[START PASSAGE SHOWN]

When the Stars First Came Out
As the soprano concluded the last of her encores and was savoring the applause of an appreciative public gathered to hear her command performance at the White House in Washington, D.C., then-President Franklin Delano Roosevelt enthusiastically approached the fragile-looking figure before him and complimented Bidu Sayão on a most enjoyable concert program.
In the same breath, he casually proposed to the Brazilian singer an immediate American citizenship — most likely a calculated gesture on his part, motivated by his administration’s bold dedication to the policy of the upcoming “good Northern neighbor.”
Obviously flattered by her host’s generous offer, the gracious Bidu politely declined. “Thank you, Mr. President,” she was acknowledged to have replied, “but I am a Brazilian artist and would like to die as one.” The date was February 1938.
A little over a year later, on May 17, Broadway producer Lee Shubert, of the Shubert Brothers Theatrical Company, was getting ready to greet another Brazilian artist, one whose ship had just pulled into New York harbor, with her band and retinue in tow.
She was scheduled to make her U.S. stage debut in Shubert’s 1939 musical revue The Streets of Paris, a show that featured the local appearance of comedy duo Bud Abbott and Lou Costello.* The artist’s name was Carmen Miranda.
Disembarking from the S.S. Uruguay, she was met by a horde of big-city newspaper reporters, all eager to record the spontaneous comments of this sizzling new Latin sensation. Carmen did not disappoint them. Her first words to the waiting crowd were reported to have been, “I say money, money, money, and I say hot dog! I say yes and I say no, and I say money, money, money, and I say turkey sandwich, and I say grape juice,” and so on.
These two radically distinct responses, and seemingly unrelated occurrences, would come to denote to the Brazilian artistic community at large that, for a precious lucky few, living and working in North America — even while earning fame and fortune on her streets and in her theaters — would prove to be a most illusory pursuit.

[END PASSAGE SHOWN]

▸ STATED EXERCISE 1
Please render the listing below as a numbered list, starting with the line that contains "phylum: Chordata" and going on through the line that contains "scientific name: Dacelo novaeguineae", with blank lines left out.

[START TASK INPUT]

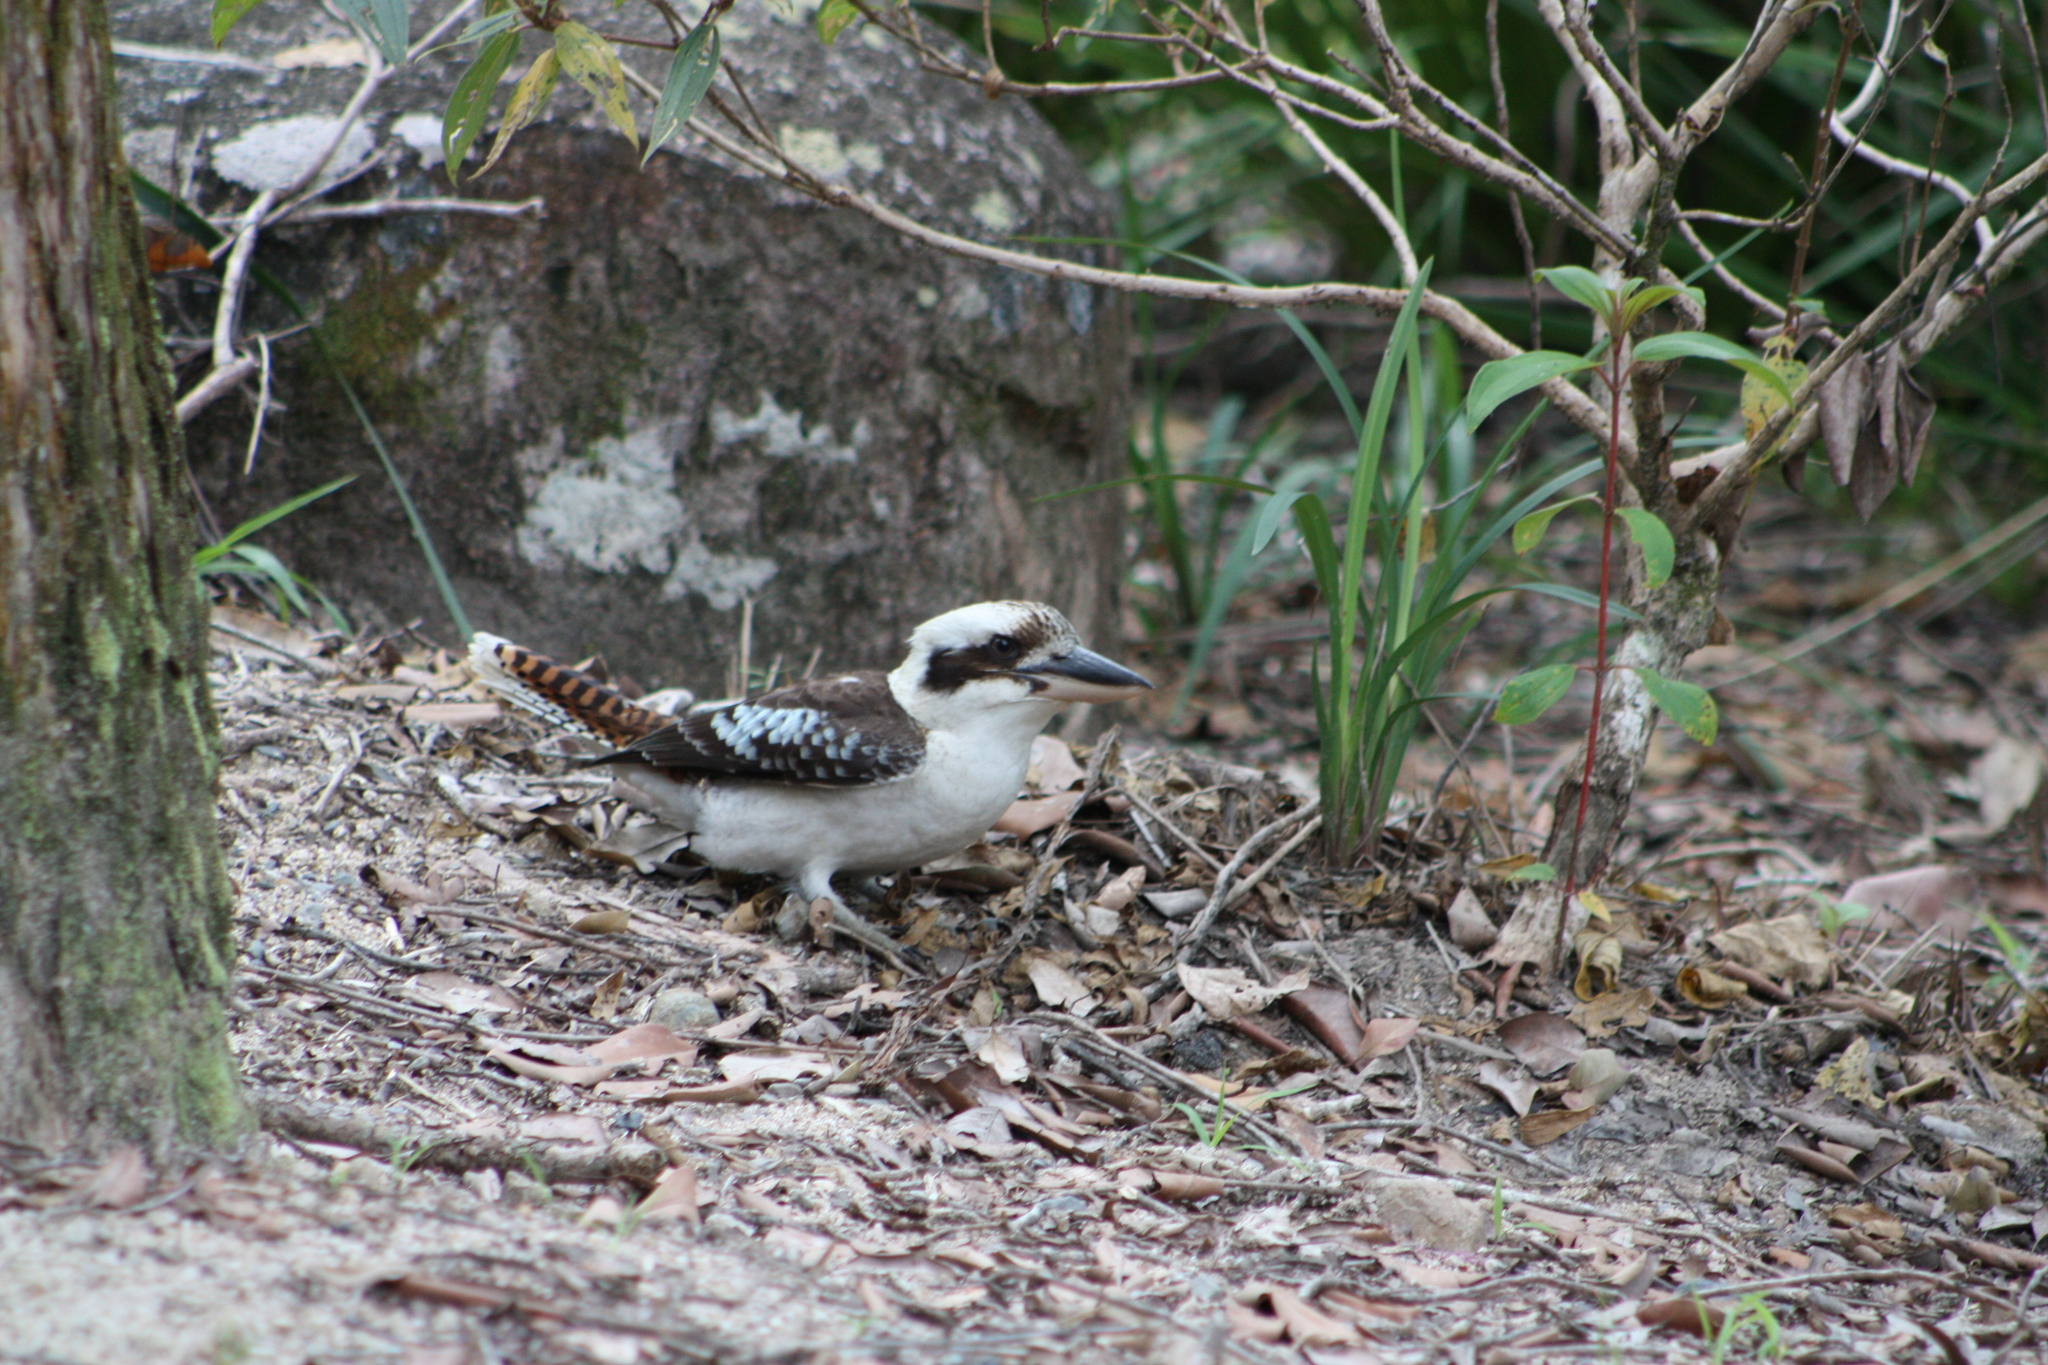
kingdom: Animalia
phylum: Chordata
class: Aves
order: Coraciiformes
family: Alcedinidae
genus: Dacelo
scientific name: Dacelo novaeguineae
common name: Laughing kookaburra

[END TASK INPUT]
[START TASK INPUT]

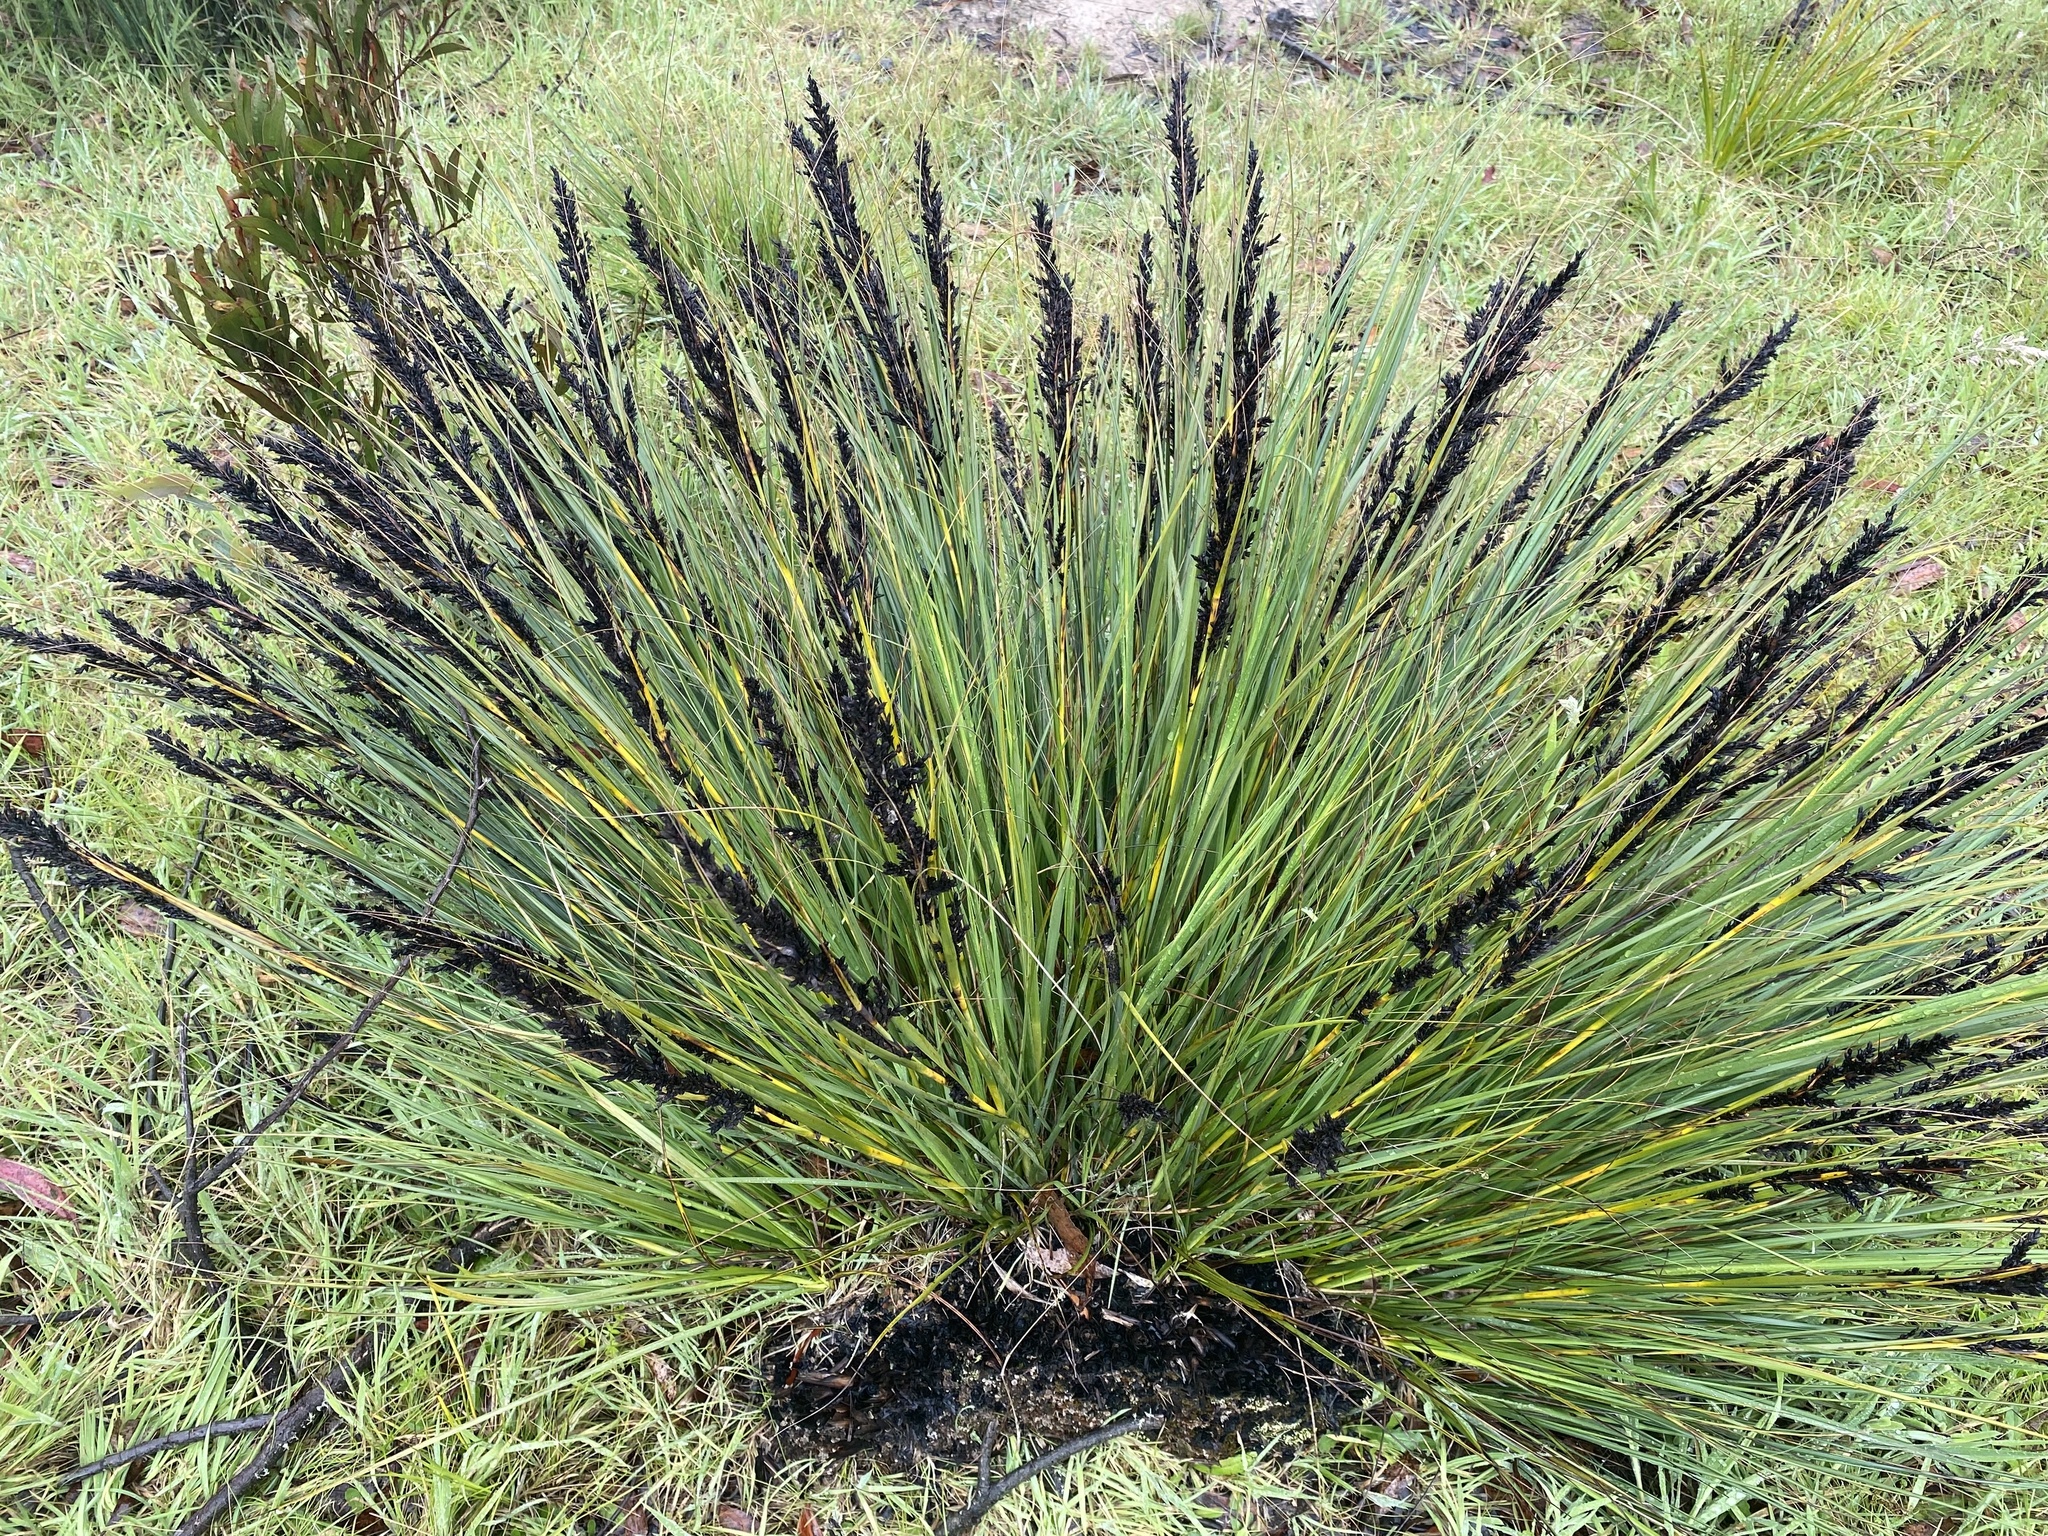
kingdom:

[END TASK INPUT]

▸ STATED EXERCISE 2
Answer these questions on the passage about Bidu Sayão and Carmen Miranda:
(a) In what month and year did Bidu Sayão give her White House concert?
(b) From which ship did Carmen Miranda disembark in New York?
(c) Which comedy duo was featured in The Streets of Paris?

▸ ANSWER 1
1. phylum: Chordata
2. class: Aves
3. order: Coraciiformes
4. family: Alcedinidae
5. genus: Dacelo
6. scientific name: Dacelo novaeguineae

▸ ANSWER 2
(a) February 1938
(b) The S.S. Uruguay
(c) Bud Abbott and Lou Costello